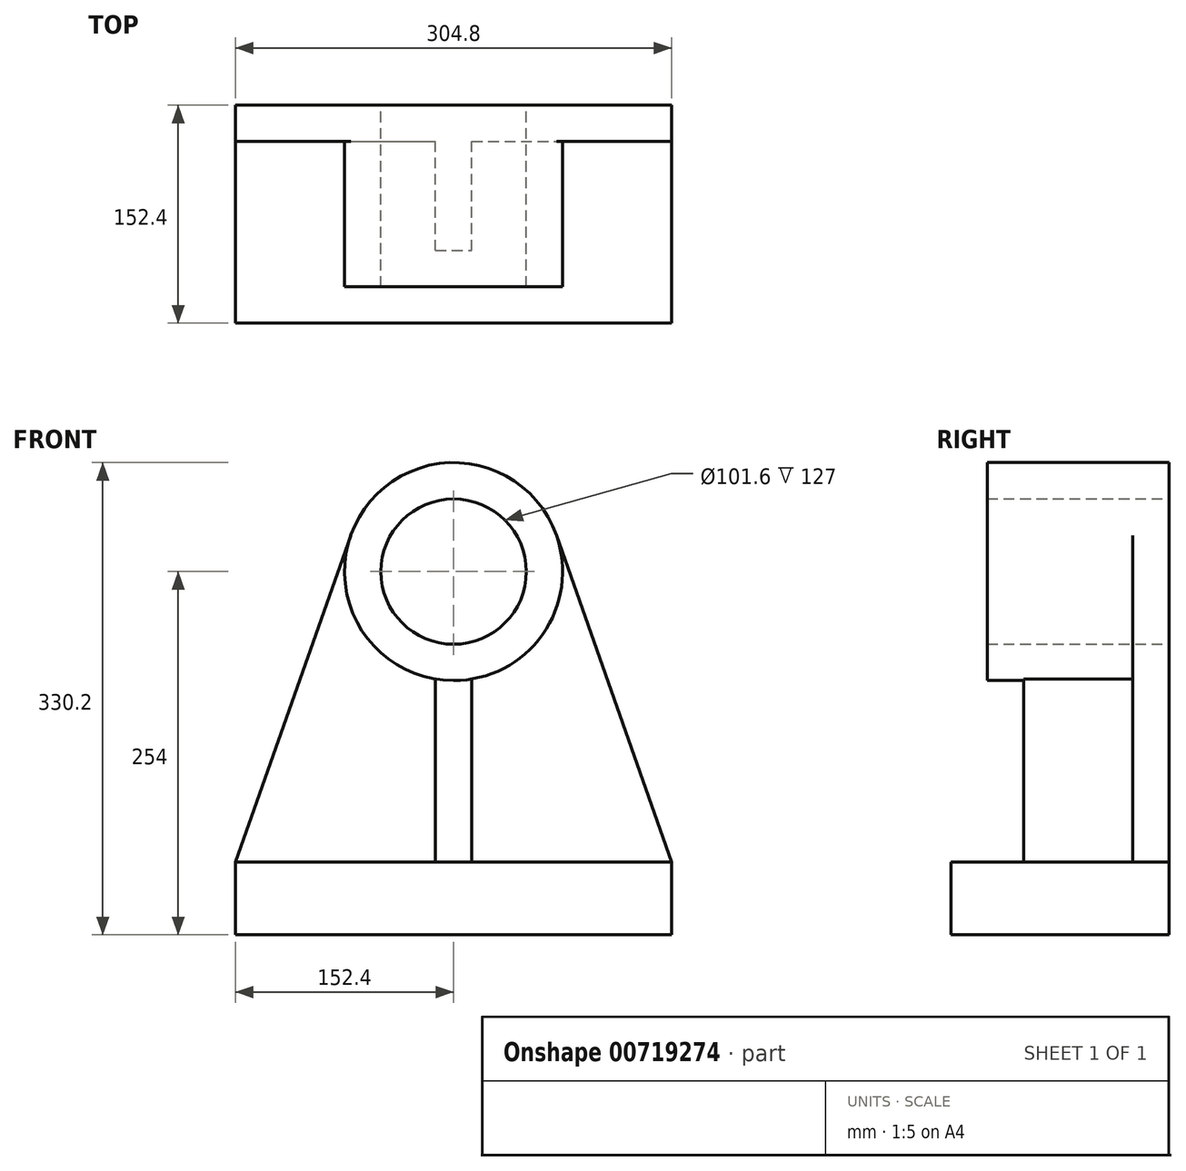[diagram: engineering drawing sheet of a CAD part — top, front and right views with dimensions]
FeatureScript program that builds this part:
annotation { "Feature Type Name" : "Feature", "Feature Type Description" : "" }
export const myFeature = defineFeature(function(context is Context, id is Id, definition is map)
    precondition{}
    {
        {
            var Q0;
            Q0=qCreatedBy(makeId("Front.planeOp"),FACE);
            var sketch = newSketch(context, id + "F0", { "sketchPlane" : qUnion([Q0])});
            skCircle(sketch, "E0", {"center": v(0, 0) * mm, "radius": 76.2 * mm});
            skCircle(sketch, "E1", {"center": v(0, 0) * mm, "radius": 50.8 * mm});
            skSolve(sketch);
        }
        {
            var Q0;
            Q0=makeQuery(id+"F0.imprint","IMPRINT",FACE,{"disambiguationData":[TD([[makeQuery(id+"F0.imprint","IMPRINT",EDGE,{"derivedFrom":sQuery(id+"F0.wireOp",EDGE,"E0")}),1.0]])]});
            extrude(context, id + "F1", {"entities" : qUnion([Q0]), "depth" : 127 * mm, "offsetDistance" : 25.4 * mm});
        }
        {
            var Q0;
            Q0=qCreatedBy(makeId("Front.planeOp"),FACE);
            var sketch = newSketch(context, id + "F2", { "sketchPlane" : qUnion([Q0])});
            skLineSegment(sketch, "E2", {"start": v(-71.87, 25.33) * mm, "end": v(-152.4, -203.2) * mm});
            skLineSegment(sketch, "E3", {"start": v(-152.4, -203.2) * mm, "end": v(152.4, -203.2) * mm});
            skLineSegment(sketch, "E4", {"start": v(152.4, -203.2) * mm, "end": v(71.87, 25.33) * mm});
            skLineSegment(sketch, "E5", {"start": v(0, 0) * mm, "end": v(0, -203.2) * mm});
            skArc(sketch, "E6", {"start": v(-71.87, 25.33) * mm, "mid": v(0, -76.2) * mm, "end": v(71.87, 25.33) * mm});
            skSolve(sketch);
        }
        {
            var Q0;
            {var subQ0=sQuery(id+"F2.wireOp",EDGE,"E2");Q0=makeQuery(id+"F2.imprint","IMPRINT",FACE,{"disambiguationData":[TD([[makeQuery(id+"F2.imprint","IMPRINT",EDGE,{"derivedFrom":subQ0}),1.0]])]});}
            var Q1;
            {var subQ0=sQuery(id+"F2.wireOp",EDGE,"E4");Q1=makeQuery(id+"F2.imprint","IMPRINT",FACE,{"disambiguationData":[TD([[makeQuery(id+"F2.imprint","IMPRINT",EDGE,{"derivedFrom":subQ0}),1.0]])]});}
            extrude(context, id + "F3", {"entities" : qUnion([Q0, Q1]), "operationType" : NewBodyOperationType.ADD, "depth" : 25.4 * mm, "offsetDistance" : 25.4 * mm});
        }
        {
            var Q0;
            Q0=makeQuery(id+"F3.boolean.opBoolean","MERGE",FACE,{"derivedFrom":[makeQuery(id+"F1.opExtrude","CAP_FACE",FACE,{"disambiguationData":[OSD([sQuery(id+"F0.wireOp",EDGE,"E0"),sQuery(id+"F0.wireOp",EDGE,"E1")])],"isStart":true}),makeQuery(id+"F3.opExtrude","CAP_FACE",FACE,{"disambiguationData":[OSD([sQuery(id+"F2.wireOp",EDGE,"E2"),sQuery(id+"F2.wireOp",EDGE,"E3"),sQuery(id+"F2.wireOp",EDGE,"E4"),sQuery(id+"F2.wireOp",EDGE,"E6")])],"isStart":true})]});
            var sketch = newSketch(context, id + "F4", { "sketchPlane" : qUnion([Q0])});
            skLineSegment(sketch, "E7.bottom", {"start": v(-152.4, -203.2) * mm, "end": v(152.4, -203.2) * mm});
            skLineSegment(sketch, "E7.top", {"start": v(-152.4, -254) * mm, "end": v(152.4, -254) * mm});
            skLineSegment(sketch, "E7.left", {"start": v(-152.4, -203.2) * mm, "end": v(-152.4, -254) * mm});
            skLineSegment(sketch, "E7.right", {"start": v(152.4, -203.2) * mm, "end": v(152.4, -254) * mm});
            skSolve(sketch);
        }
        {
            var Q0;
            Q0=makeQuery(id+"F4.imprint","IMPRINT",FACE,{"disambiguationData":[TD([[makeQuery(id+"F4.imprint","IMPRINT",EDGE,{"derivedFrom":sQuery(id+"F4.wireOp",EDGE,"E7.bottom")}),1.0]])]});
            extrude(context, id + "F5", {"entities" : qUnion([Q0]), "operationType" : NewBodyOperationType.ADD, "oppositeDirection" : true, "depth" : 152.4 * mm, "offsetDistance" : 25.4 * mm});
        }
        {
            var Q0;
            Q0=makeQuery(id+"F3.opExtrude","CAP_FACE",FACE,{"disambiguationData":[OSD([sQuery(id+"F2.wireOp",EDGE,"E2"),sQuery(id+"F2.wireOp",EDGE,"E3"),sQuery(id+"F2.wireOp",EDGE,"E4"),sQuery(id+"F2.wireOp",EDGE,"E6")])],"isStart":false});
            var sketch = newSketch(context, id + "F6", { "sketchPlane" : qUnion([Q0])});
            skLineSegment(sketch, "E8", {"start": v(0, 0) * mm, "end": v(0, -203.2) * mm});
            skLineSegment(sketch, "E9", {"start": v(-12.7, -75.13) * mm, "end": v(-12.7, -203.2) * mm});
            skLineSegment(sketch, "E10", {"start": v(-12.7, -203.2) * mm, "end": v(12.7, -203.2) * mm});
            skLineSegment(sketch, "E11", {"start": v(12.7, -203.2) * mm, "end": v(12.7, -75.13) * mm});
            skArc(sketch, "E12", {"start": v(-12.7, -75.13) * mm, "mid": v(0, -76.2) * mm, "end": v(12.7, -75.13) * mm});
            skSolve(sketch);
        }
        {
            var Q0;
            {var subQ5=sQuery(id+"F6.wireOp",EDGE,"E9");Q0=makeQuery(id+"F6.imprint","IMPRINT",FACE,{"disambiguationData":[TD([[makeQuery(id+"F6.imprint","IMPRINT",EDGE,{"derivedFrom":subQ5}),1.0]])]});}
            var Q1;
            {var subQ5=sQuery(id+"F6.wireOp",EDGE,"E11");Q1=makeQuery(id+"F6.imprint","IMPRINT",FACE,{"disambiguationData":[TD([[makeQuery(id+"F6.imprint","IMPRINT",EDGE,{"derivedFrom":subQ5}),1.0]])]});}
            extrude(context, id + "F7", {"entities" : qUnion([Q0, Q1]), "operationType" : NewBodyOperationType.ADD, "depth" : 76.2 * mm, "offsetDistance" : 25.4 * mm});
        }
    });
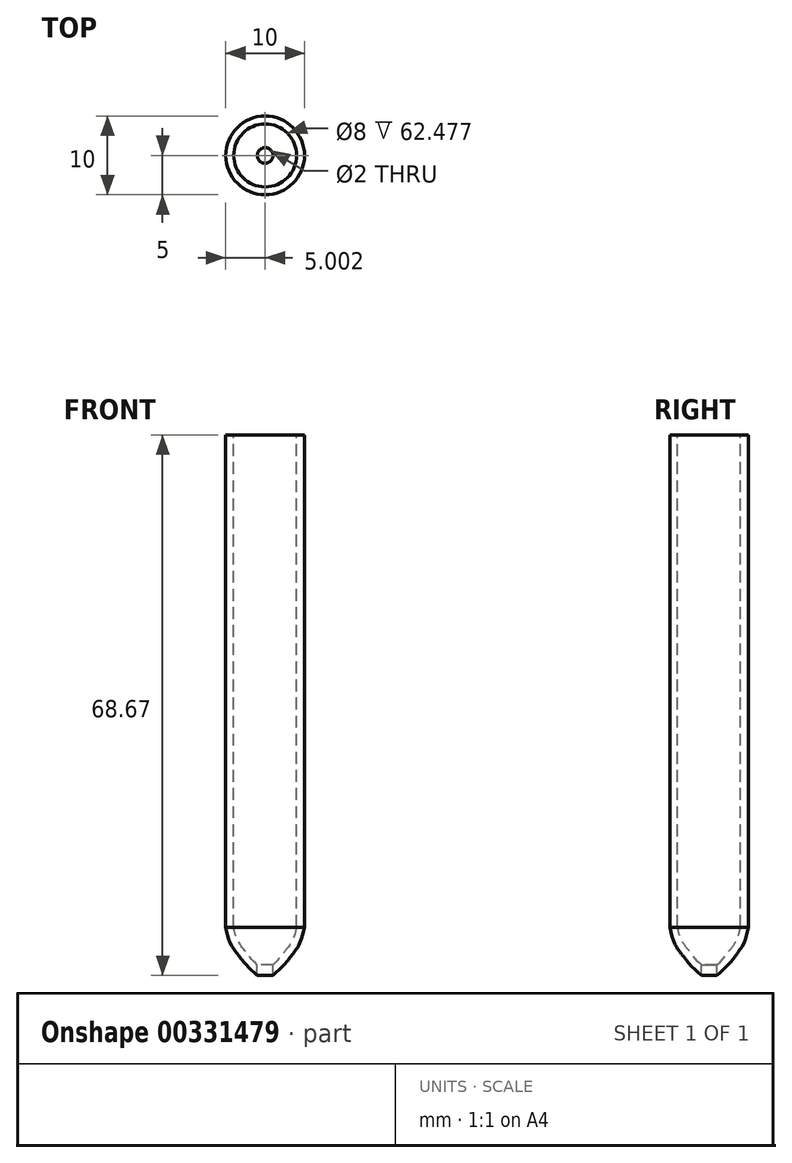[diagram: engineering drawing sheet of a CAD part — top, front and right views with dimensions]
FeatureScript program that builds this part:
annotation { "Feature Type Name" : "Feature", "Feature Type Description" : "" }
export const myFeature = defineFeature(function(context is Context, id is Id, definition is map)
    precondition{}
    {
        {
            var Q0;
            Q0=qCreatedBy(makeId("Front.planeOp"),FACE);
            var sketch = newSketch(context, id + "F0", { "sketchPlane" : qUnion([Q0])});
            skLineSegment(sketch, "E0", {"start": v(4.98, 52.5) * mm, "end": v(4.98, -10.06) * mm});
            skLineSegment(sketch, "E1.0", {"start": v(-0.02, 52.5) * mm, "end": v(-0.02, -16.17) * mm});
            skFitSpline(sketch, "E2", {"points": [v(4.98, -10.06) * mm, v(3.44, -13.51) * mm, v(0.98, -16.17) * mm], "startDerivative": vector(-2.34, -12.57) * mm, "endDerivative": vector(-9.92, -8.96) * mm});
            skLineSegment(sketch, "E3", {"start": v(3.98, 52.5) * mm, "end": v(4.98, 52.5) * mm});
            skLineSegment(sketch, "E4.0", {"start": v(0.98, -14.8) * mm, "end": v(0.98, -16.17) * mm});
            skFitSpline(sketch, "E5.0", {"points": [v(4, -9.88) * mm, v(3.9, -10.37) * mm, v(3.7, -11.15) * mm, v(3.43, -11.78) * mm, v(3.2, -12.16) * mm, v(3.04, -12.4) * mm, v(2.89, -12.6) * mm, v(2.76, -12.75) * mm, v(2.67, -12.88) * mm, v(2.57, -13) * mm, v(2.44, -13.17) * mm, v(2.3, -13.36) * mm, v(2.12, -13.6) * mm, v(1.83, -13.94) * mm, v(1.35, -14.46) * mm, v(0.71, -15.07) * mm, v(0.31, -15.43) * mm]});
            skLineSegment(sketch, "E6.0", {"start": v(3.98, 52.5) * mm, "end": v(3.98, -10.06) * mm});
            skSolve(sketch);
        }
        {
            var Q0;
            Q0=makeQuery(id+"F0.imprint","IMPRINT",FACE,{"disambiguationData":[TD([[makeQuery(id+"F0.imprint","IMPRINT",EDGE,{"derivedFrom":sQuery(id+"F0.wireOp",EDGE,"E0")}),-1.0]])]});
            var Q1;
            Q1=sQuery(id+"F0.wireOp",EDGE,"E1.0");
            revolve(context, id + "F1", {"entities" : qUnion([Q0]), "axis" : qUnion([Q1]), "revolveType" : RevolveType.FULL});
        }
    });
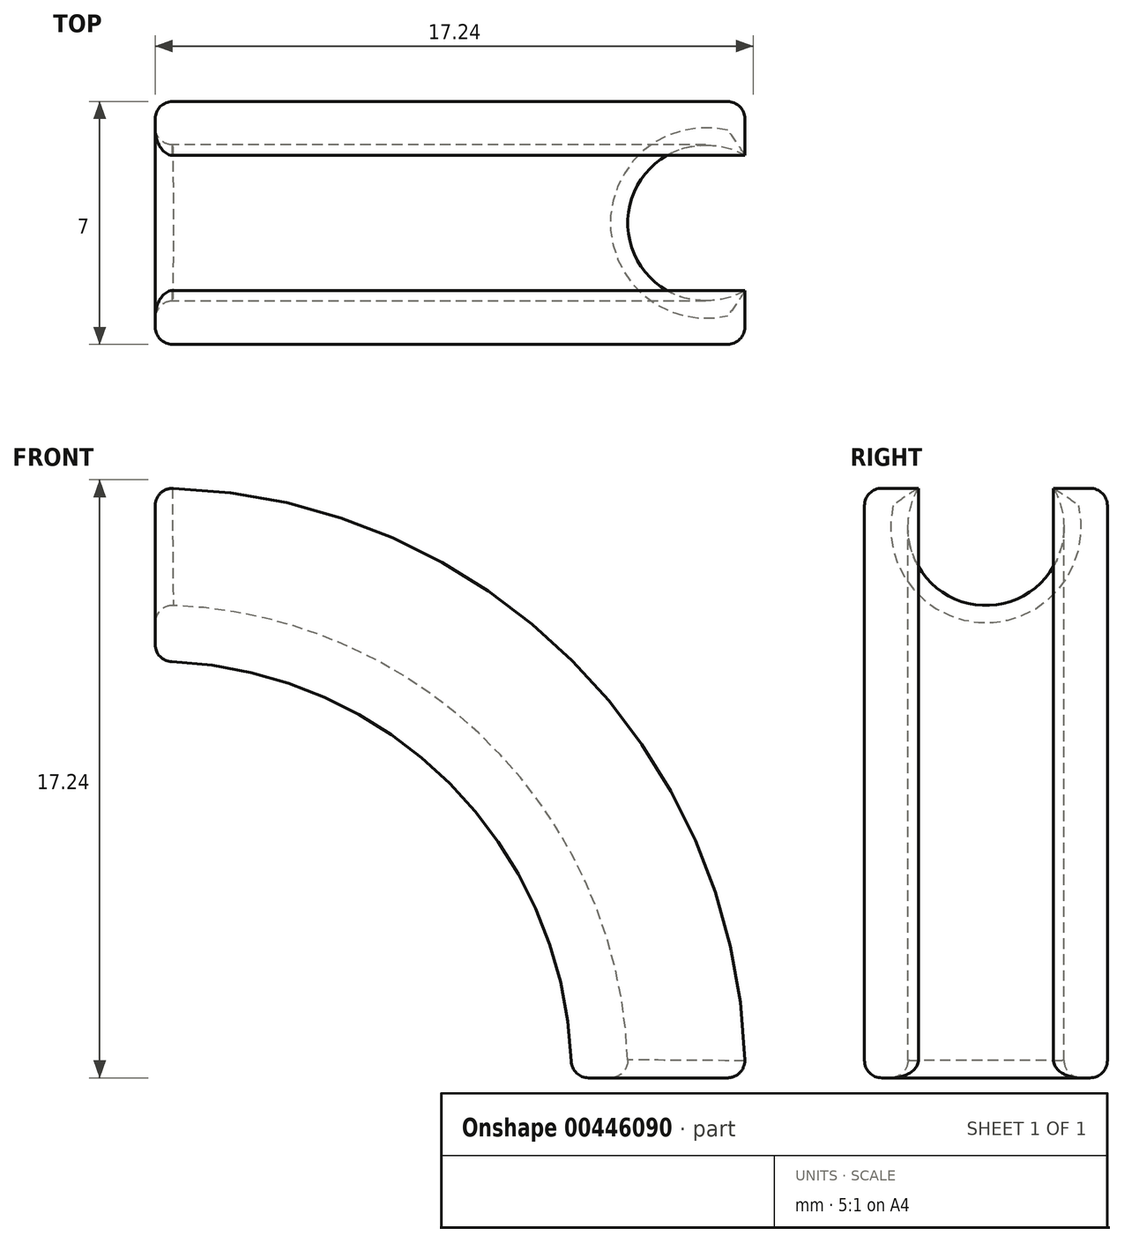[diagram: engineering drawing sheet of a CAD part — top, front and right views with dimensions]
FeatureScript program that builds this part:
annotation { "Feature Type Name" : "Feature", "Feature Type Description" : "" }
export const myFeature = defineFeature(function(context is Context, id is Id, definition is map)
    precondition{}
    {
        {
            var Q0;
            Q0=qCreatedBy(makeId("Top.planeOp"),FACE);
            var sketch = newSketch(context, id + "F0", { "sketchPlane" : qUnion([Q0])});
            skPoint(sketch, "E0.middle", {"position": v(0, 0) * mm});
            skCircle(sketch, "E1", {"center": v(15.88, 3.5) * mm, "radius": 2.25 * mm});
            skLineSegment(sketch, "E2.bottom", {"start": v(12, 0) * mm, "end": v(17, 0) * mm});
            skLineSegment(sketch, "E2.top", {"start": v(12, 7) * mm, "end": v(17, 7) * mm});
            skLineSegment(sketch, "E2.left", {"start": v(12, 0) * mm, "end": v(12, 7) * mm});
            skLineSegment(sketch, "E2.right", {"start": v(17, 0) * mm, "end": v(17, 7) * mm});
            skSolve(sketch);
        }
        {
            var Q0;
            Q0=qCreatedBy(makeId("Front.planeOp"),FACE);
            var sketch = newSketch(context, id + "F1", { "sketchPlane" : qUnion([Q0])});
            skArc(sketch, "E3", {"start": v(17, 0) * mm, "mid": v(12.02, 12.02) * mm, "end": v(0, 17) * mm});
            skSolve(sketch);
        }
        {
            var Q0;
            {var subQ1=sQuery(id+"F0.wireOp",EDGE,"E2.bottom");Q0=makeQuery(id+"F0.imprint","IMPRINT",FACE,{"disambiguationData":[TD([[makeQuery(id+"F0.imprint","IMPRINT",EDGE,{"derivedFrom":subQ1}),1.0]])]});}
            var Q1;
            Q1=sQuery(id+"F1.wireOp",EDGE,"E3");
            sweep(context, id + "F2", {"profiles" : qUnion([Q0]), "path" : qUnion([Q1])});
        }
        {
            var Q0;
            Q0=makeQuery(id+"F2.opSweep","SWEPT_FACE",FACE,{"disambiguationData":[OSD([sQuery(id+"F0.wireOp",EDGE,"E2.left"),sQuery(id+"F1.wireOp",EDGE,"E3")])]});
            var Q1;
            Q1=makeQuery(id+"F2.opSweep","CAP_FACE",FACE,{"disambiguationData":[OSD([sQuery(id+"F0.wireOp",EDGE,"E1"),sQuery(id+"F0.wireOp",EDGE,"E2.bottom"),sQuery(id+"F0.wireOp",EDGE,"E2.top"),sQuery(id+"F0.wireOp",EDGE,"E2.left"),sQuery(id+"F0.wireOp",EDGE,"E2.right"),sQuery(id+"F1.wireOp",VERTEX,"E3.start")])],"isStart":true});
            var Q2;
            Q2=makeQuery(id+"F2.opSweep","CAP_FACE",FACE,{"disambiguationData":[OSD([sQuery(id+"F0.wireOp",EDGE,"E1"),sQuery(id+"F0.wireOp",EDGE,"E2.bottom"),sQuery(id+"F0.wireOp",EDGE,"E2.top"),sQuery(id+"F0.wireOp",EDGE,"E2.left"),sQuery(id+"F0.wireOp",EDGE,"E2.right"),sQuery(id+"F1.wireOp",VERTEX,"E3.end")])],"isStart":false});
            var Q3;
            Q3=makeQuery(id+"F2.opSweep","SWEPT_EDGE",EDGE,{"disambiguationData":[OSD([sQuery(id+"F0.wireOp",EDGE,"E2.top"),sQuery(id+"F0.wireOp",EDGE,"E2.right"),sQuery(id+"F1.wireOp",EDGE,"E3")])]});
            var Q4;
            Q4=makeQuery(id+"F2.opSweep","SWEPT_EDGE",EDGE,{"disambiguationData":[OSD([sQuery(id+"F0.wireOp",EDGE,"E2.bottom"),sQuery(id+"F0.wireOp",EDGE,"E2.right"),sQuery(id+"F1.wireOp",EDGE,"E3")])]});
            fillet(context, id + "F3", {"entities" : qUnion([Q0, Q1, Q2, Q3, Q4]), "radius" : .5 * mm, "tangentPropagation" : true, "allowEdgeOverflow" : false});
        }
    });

━━━

Pull out every line of the listing above that contains the string "NewBodyOperationType".

            extrude(context, id + "F3", {"entities" : qUnion([Q0, Q1]), "operationType" : NewBodyOperationType.ADD, "depth" : 25.4 * mm, "offsetDistance" : 25.4 * mm});
            extrude(context, id + "F5", {"entities" : qUnion([Q0]), "operationType" : NewBodyOperationType.ADD, "oppositeDirection" : true, "depth" : 152.4 * mm, "offsetDistance" : 25.4 * mm});
            extrude(context, id + "F7", {"entities" : qUnion([Q0, Q1]), "operationType" : NewBodyOperationType.ADD, "depth" : 76.2 * mm, "offsetDistance" : 25.4 * mm});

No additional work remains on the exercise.